What you will do — Reproduce the lines of the material exactly, excluding every image.
[Opening Records provided section]
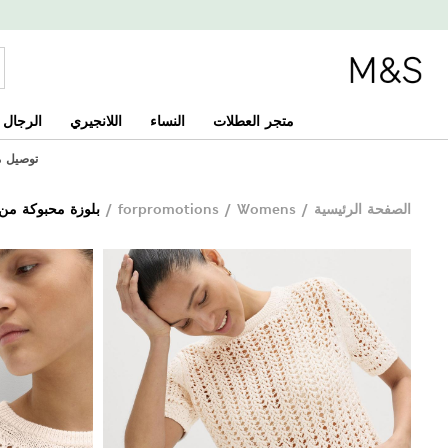
متجر العطلات
النساء
اللانجيري
الرجال
توصيل مجان
الصفحة الرئيسية
/
Womens
/
forpromotions
/
بلوزة محبوكة من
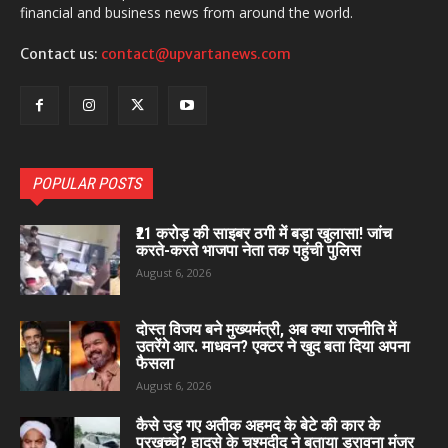
financial and business news from around the world.
Contact us:
contact@upvartanews.com
POPULAR POSTS
₹21 करोड़ की साइबर ठगी में बड़ा खुलासा! जांच
करते-करते भाजपा नेता तक पहुंची पुलिस
August 6, 2026
दोस्त विजय बने मुख्यमंत्री, अब क्या राजनीति में
उतरेंगे आर. माधवन? एक्टर ने खुद बता दिया अपना
फैसला
August 6, 2026
कैसे उड़ गए अतीक अहमद के बेटे की कार के
परखच्चे? हादसे के चश्मदीद ने बताया डरावना मंजर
[Closing Records provided section]
Completed exercise —
متجر العطلات
النساء
اللانجيري
الرجال
توصيل مجان
الصفحة الرئيسية
/
Womens
/
forpromotions
/
بلوزة محبوكة من
financial and business news from around the world.
Contact us:
contact@upvartanews.com
POPULAR POSTS
₹21 करोड़ की साइबर ठगी में बड़ा खुलासा! जांच
करते-करते भाजपा नेता तक पहुंची पुलिस
August 6, 2026
दोस्त विजय बने मुख्यमंत्री, अब क्या राजनीति में
उतरेंगे आर. माधवन? एक्टर ने खुद बता दिया अपना
फैसला
August 6, 2026
कैसे उड़ गए अतीक अहमद के बेटे की कार के
परखच्चे? हादसे के चश्मदीद ने बताया डरावना मंजर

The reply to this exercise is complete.